--- WHAT NEEDS TO BE DONE ---
Omit every picture, then return each line of the data below exactly.

--- DATASET CONTENT ---
[Start of section]

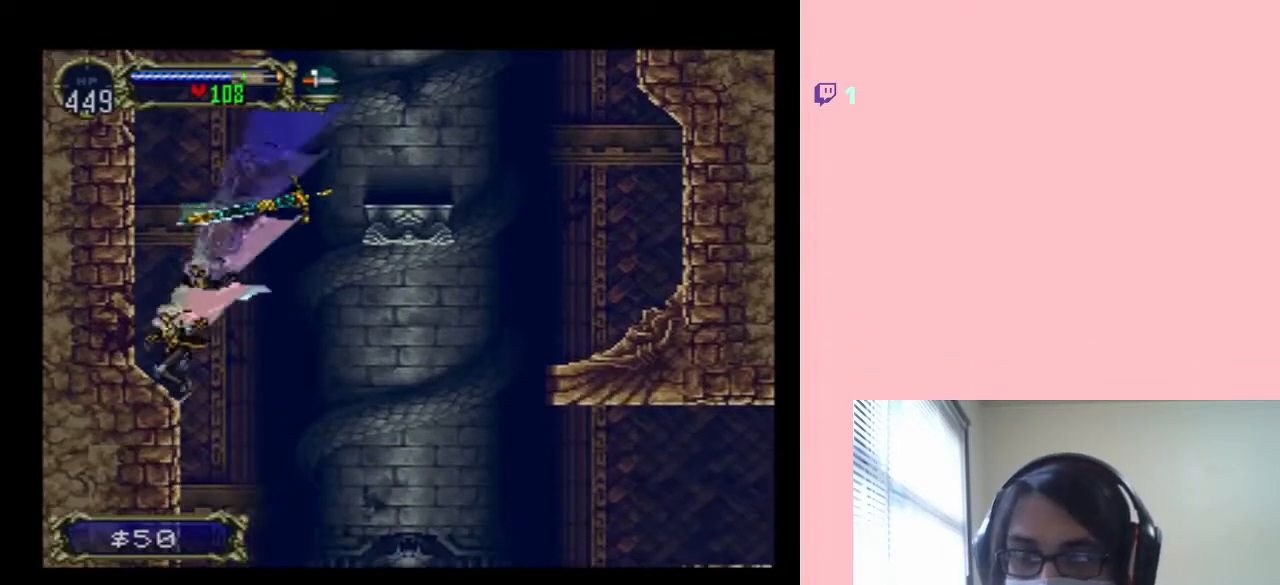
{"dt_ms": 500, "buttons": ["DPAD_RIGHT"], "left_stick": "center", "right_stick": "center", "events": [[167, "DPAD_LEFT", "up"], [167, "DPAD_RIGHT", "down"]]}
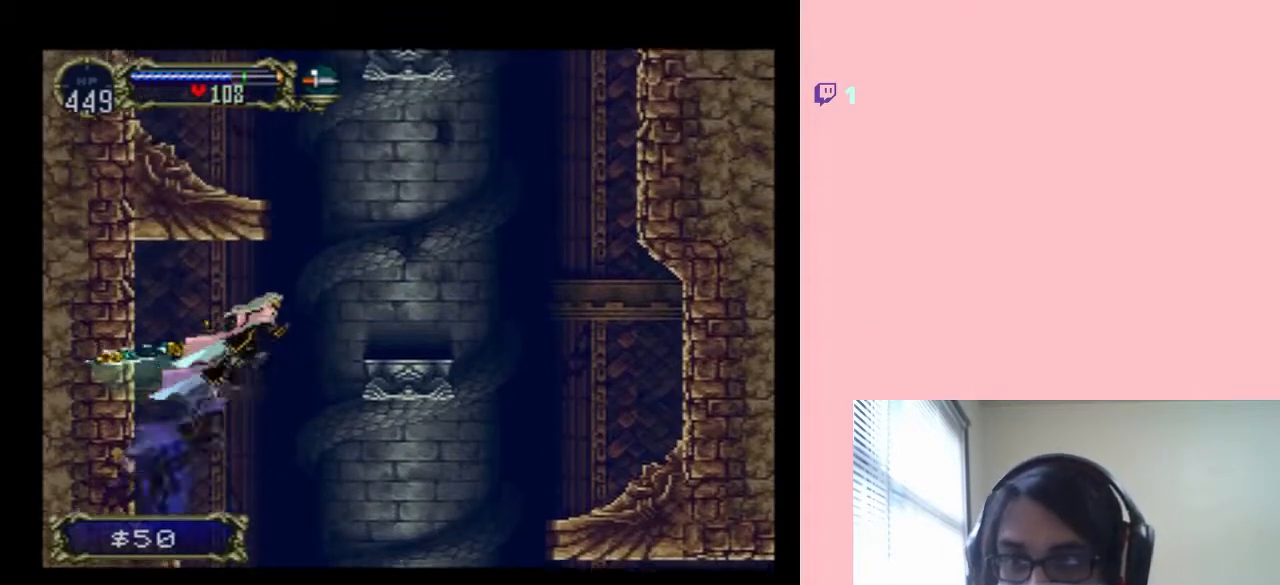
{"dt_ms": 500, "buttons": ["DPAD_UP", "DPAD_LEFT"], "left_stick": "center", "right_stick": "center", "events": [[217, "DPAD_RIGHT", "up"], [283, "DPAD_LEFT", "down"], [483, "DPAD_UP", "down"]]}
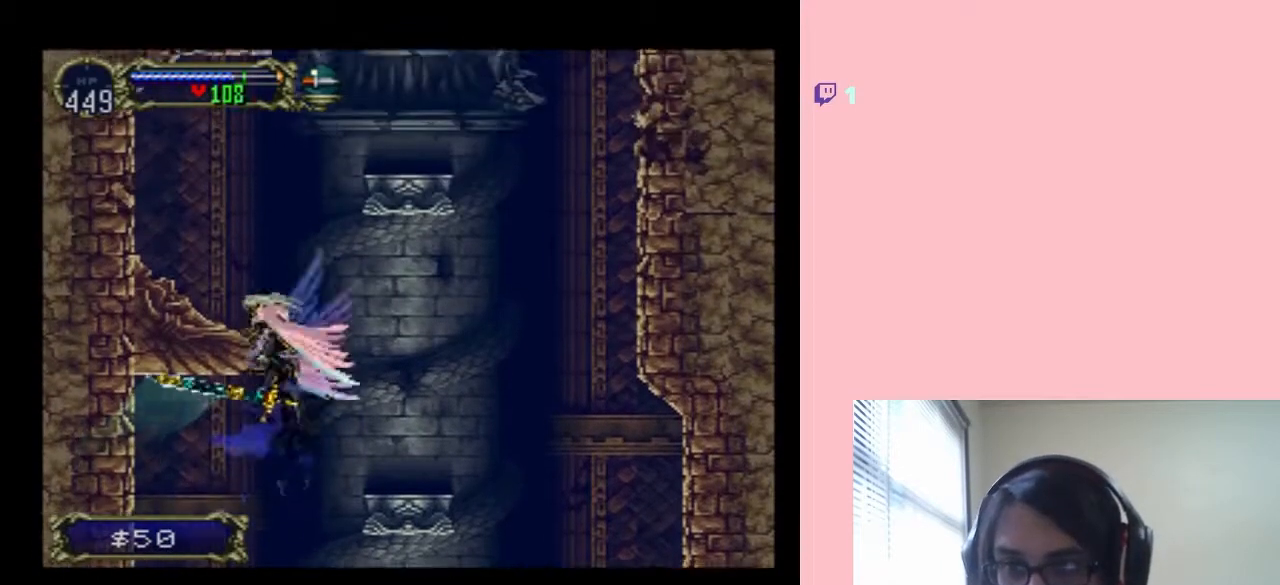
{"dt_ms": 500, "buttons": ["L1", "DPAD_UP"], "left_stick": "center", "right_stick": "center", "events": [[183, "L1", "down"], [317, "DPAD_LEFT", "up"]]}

[End of section]

--- ANSWER SECTION ---
{"dt_ms": 500, "buttons": ["DPAD_RIGHT"], "left_stick": "center", "right_stick": "center", "events": [[167, "DPAD_LEFT", "up"], [167, "DPAD_RIGHT", "down"]]}
{"dt_ms": 500, "buttons": ["DPAD_UP", "DPAD_LEFT"], "left_stick": "center", "right_stick": "center", "events": [[217, "DPAD_RIGHT", "up"], [283, "DPAD_LEFT", "down"], [483, "DPAD_UP", "down"]]}
{"dt_ms": 500, "buttons": ["L1", "DPAD_UP"], "left_stick": "center", "right_stick": "center", "events": [[183, "L1", "down"], [317, "DPAD_LEFT", "up"]]}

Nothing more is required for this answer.